FACETIME- Poems to go: Fresh from the City Market


Charlotte Matthews
PHOTO BY WILLIAM WALKER

On the hill at the City Market on Saturday mornings sits a poet named Charlotte Matthews. She's not selling homegrown vegetables, herbs, or flowers; neither does she offer jewelry, homemade fabric purses, or little girl dresses. She's peddling poems. On-the-spot poems.

The sign over her head is a Peanuts cartoon. Everybody knows this cartoon. Lucy sits under a "The Doctor Is In" sign, and "psychiatric services" are advertised for 5 cents. Except Matthews has crossed out "Doctor" and written "Poet," crossed out "psychiatric" and written "expressive." The price remains.

"I tell people they can pay me 5 cents or 5 dollars," she says. "I just ask for contributions." 

Once, a little girl about three came by and said she wanted a poem about a fish. When Matthews finished the poem, the little girl's mother reached into her purse and asked how much the poem cost.

"I looked at the little girl and said, ‘Can you draw me a picture of a fish?' She did, and that's my best payment," Matthews laughs.

By mid-July she had made the City Market scene a half-dozen times and averages about $45 per Saturday. Her "booth" is a child's desk, a baby-bear chair, and a 1941 Corona portable typewriter, whose "clack-clack," she says, draws people to her.
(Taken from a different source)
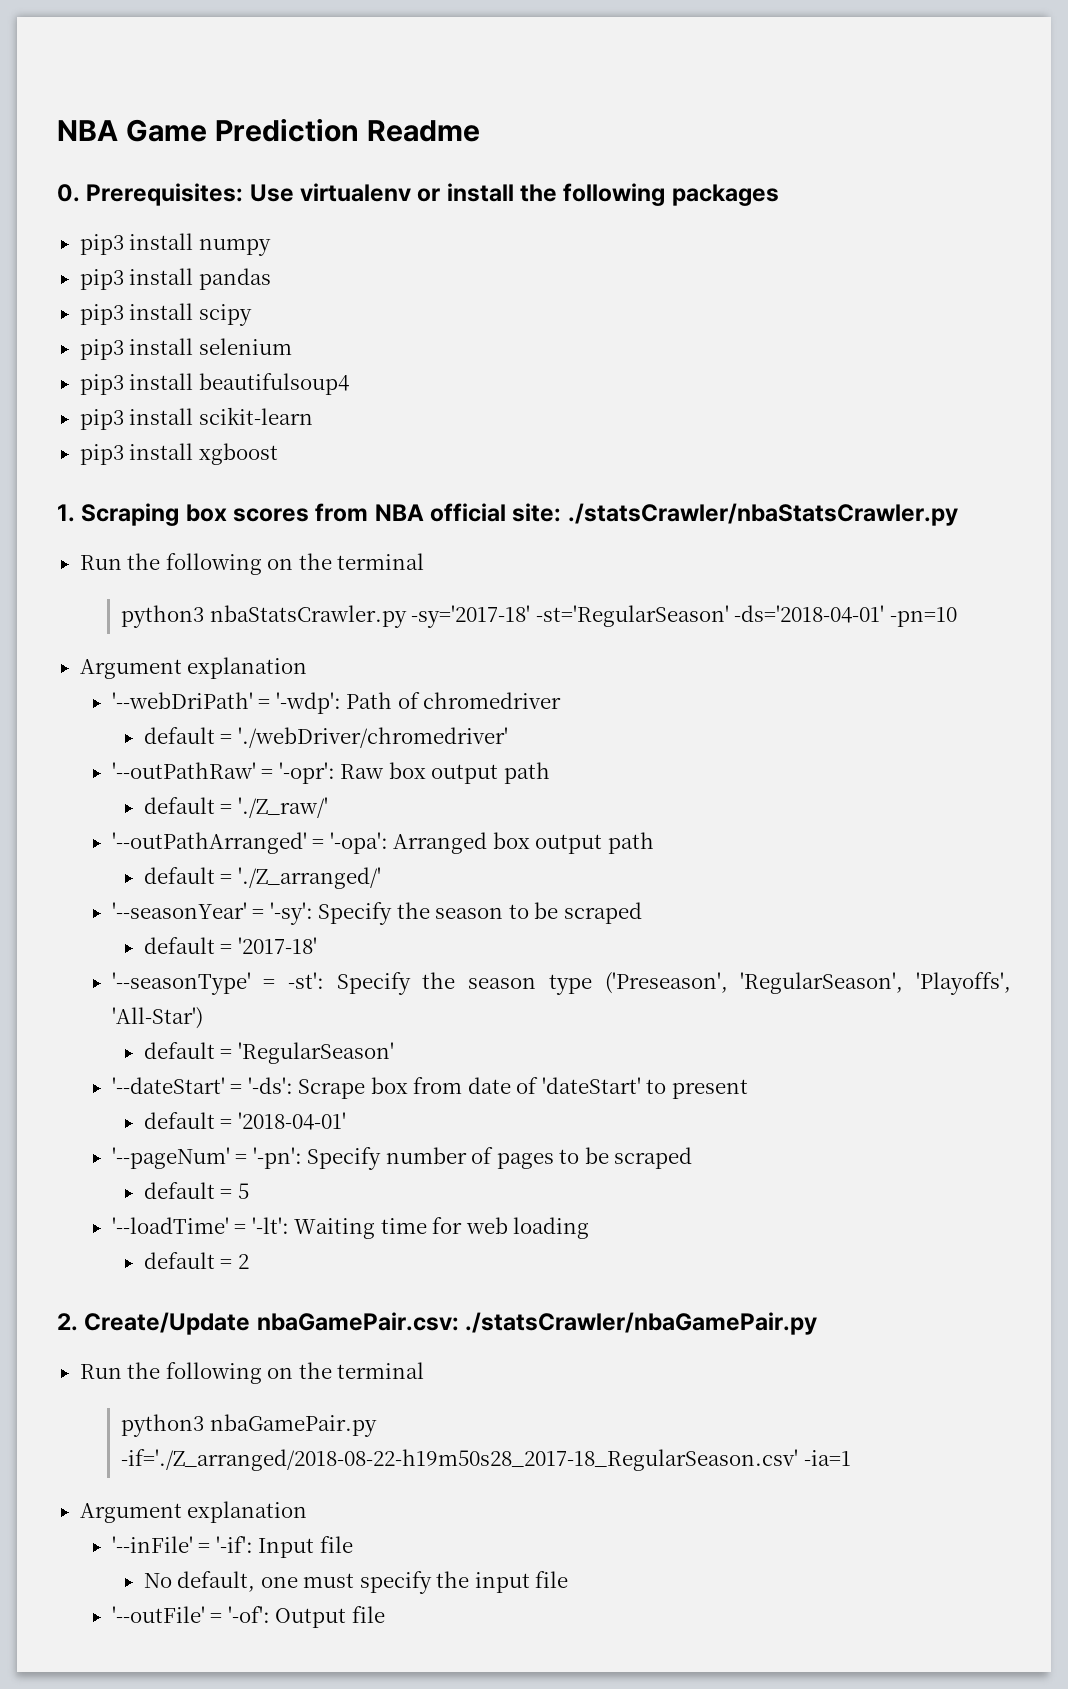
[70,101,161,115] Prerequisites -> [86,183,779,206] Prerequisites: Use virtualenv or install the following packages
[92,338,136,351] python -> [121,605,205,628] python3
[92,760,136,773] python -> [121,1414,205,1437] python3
Potential customers are asked to choose three words from a basket (mostly verbs and nouns like starch, propel, and candor) and three objects such as a key or a stuffed toy. Then, using those words and objects, she fashions a poem around whatever customers want.

"For Father's Day I asked that people give me a mental picture, a snapshot of the father," she says, "like a man leaning on a newel post."

Diminutive in stature and unassuming in nature, Matthews, 43, says she's not a natural hawker.

"It's weird doing it," she says. "You have to put on a persona."

Her first and second book of poems are on display at the booth, but she doesn't seem to think she could be selling them. "They're there for people to look through," she says.

A former English teacher at Tandem Friends School and PVCC, Matthews now teaches in UVA's Bachelor of Interdisciplinary Studies program, where many students become fans and follow her from class to class.

Local musician Mary Chapin Carpenter, in the introductory note to Matthews' first book, Green Stars, calls her a "celebrant of scent and sound" and says her poems are "the remnants of family: the bells that ring from childhood and the love that scars even as it binds, never letting us go."